Pernyataan Wakil Menteri Haji dan Umrah (Wamenhaj) Dahnil Anzar Simanjuntak dinilai tidak mencerminkan adab yang baik dalam menanggapi pernyataan Wakil Ketua Umum Majelis Ulama Indonesia (MUI) KH Anwar Abbas soal penunjukan perusahaan penyedia layanan haji (syarikah) yang hanya berjumlah dua.
Penilaian tersebut disampaikan Katib Syuriyah Pengurus Besar Nahdlalul Ulama (PBNU) KH Ikhsan Abdullah kepada Inilah.com saat dihubungi di Jakarta, Sabtu (29/11/2025). Kiai Ikhsan menyoroti persoalan adab dan akhlak di Republik ini menjadi sesuatu yang amat serius.
“Pembinaan adab dan akhlak wajib menjadi prioritas pembinaan pada masa Pemerintahan Presiden Prabowo Subianto,” kata Kiai Ikhsan.
Ia menuturkan dari taman kanak-kanak hingga lingkungan pejabat setelah hampir 10 tahun persoalan adab dan akhlak masyarakat Indonesia jauh tertinggal oleh bangsa-bangsa beradab seperti Korea dan Jepang.
“Bagaimana mereka memperlakukan alam dengan bijak menjaga lingkungan dan kebersihan termasuk menjaga adab dan akhlak dalam berbicara di ruang publik dan sosial media,” ujar Kiai Ikhsan.
Founder Indonesia Halal Watch (IHW) itu menekankan, sebagai publik figur penting sekali memberikan teladan kepada masyarakat dalam berbicara.
“Hendaklah memilih tutur kata dan bahasa yang baik dan santun.

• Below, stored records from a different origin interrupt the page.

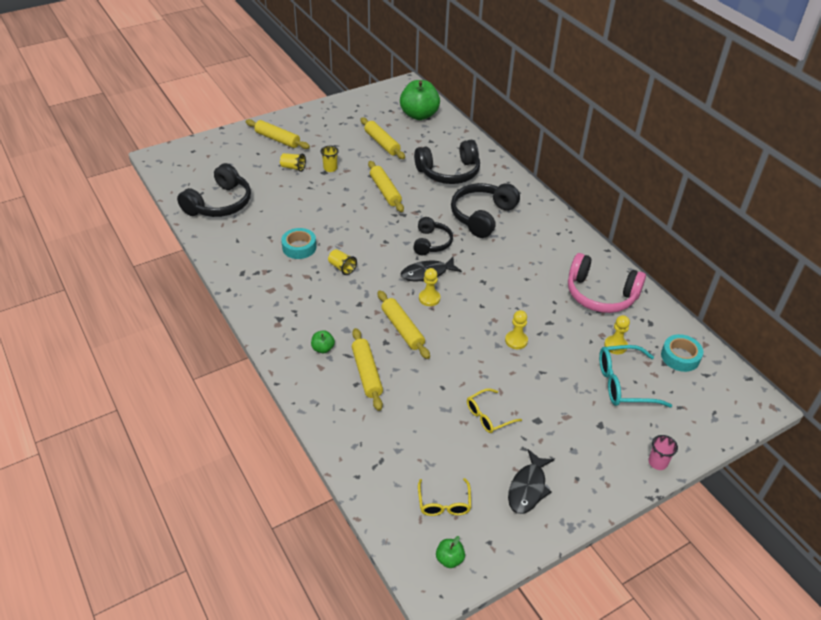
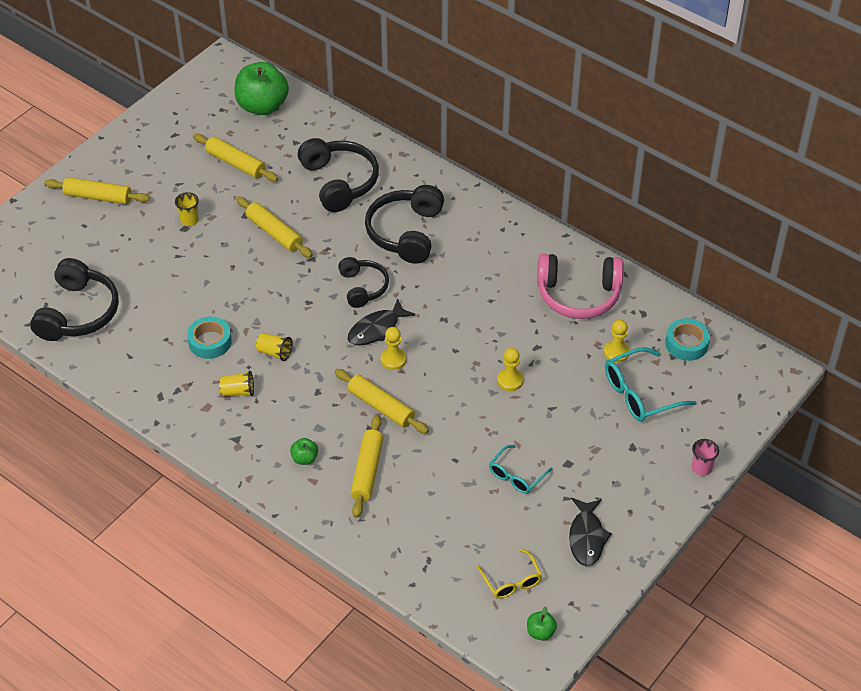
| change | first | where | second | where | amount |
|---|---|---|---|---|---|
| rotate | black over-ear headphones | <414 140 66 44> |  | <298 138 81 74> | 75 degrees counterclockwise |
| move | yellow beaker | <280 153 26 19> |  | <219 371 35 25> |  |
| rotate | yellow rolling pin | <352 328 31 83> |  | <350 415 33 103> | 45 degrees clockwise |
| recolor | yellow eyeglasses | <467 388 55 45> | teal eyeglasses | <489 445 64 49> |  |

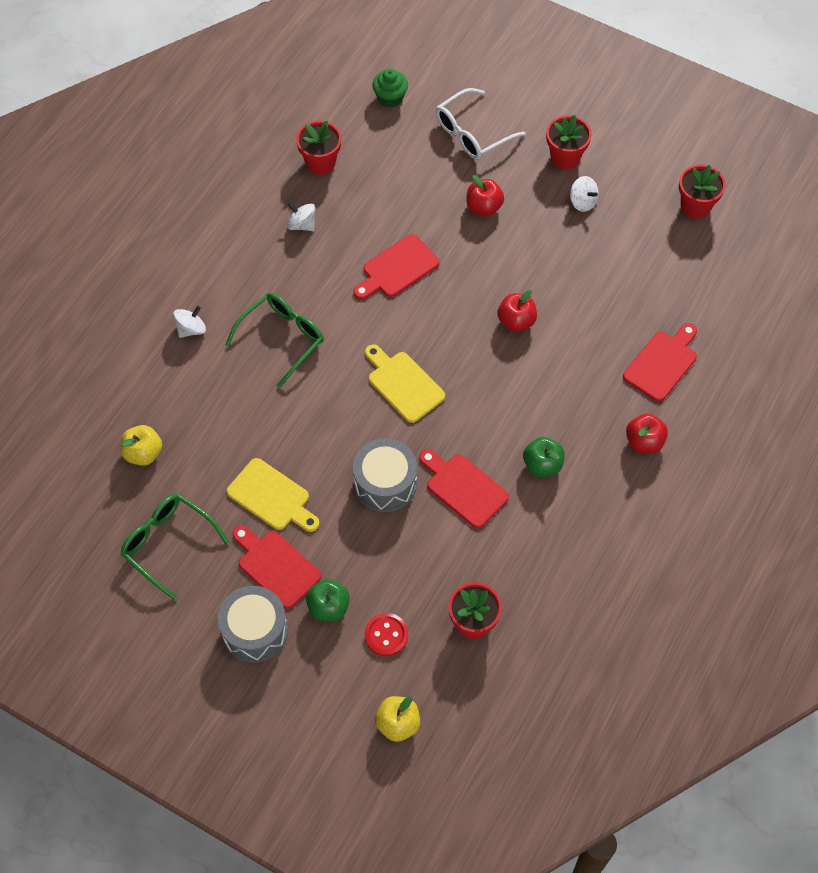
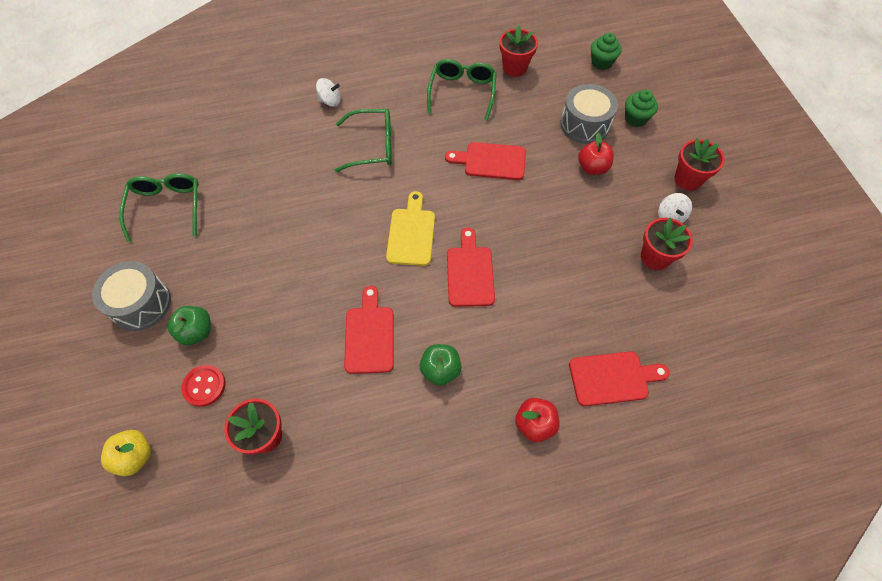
| change | first | where | second | where | amount |
|---|---|---|---|---|---|
| replace | pure white eyeglasses | <436 88 90 71> | green fairy cake | <625 90 33 37> |  |
| move | red potted plant | <679 165 47 54> |  | <641 218 52 52> |  |
| replace | pure white whirligig | <287 202 28 29> | green eyeglasses | <427 59 70 62> |  |
| delete | red toy apple | <497 290 40 42> |  |  |  |
| delete | yellow toy apple | <121 425 41 41> |  |  |  |
| move | ash-grey drum | <353 438 64 74> |  | <560 84 58 60> |  |
| delete | yellow bread board | <227 458 92 74> |  |  |  |
| move | red bread board | <232 525 89 84> |  | <447 228 48 79> |  |

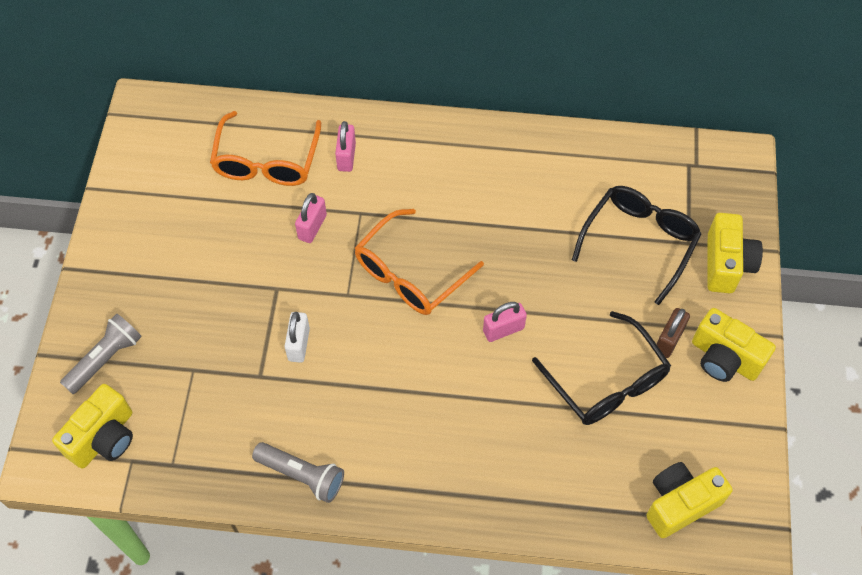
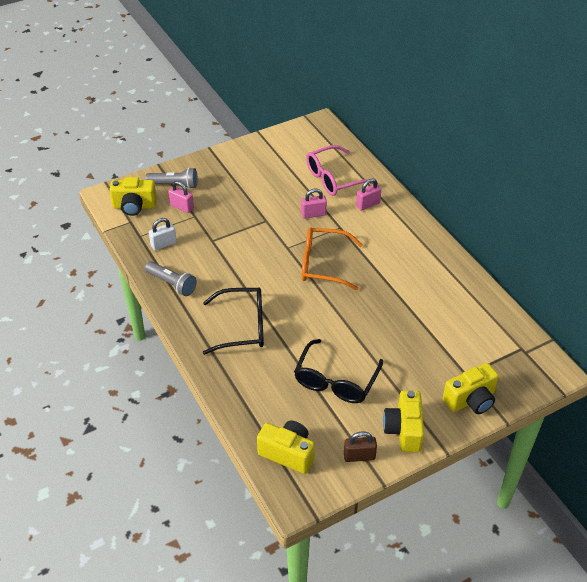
| change | first | where | second | where | amount |
|---|---|---|---|---|---|
| recolor | orange eyeglasses | <210 111 111 75> | rose-pink eyeglasses | <306 145 72 51> |  |
| move | black eyeglasses | <572 186 129 119> |  | <203 287 61 68> |  |
| move | rose-pink padlock | <483 302 44 40> |  | <168 181 26 32> |  |
| move | russet padlock | <656 308 34 50> |  | <344 431 33 31> |  |
| move | pure white padlock | <285 312 25 51> |  | <149 218 28 32> |  |
| rotate | ash-grey torch | <252 442 92 61> |  | <145 261 52 35> | 45 degrees counterclockwise |

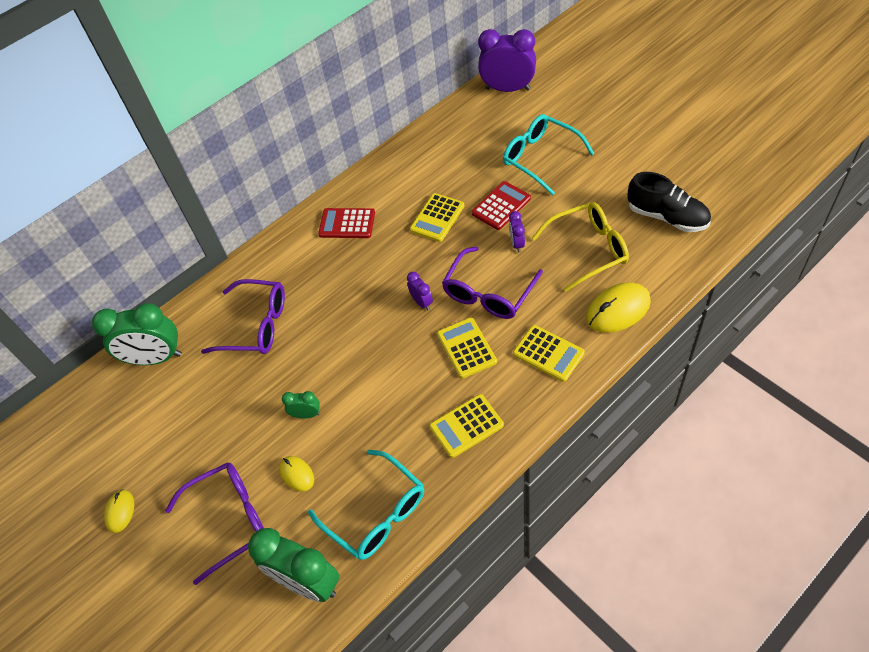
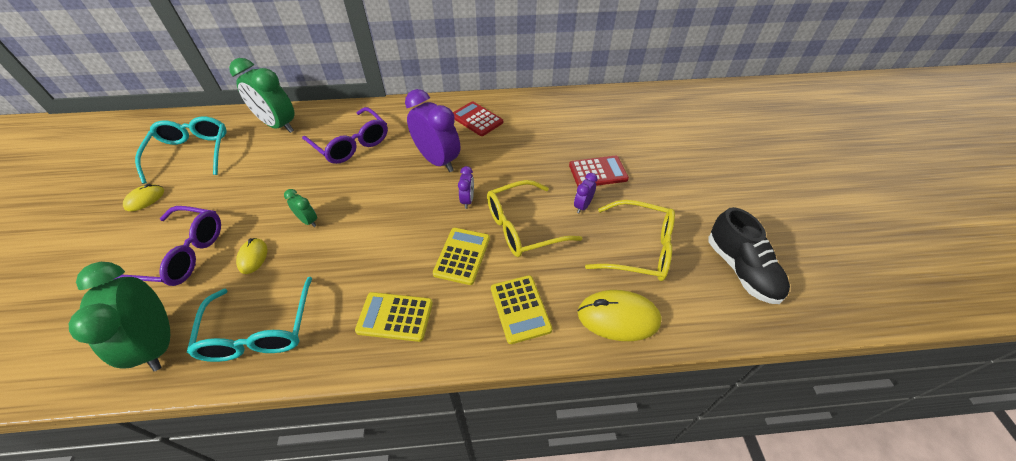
| change | first | where | second | where | amount |
|---|---|---|---|---|---|
| move | royal purple clock | <478 29 58 63> |  | <405 89 55 83> |  |
| move | teal eyeglasses | <503 114 92 81> |  | <135 117 92 67> |  |
| delete | yellow calculator | <410 193 54 49> |  |  |  |
| recolor | royal purple eyeglasses | <442 246 101 73> | yellow eyeglasses | <487 180 95 77> |  |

Pepatah lama, bangsa yang maju adalah menjunjung tinggi etika dan moral,” ungkap Kiai Ikhsan.
Menurut dia, banyak pilihan diksi atau kosa kata yang baik yang dapat dipilih untuk berbicara di ruang publik yang tidak menggurui, tidak menyakiti tapi justru yang memberikan semangat dan harapan kepada masyarakat.
“Masyarakat, pejabat, dan publik figur saat ini perlu mencontoh teladan dari ulama,” tutur Kiai Ikhsan yang juga mantan Wakil Sekjen MUI ini.
Sebelumnya Dahnil dalam suatu forum menanggapi pernyataan KH Anwar Abbas ihwal penunjukan perusahaan penyedia layanan haji (syarikah) yang berkurang jumlahnya dari delapan menjadi dua perusahaan. Dahlil menyebut pernyataan KH Anwar yang juga Wakil Ketua Umum Majelis Ulama Indonesia (MUI) itu dengan sebutan “cangkemnya”. Dahnil juga menyebut KH Anwar Abbas yang merupakan kiai sepuh tak paham haji dan berkomentar soal haji.
Padahal KH Anwar Abbas mengingatkan kepada pemerintah dalam hal ini Kementerian Haji dan Umrah untuk tidak menyerahkan pelayanan terhadap ratusan ribu jemaah haji Indonesia hanya kepada dua perusahaan saja. Namun pernyataan tersebut tidak ditanggapi dengan penjelasan oleh Dahnil Anzar, sebaliknya Dahnil Anzar mengeluarkaan pernyataan yang bernada mengejek atau negatif.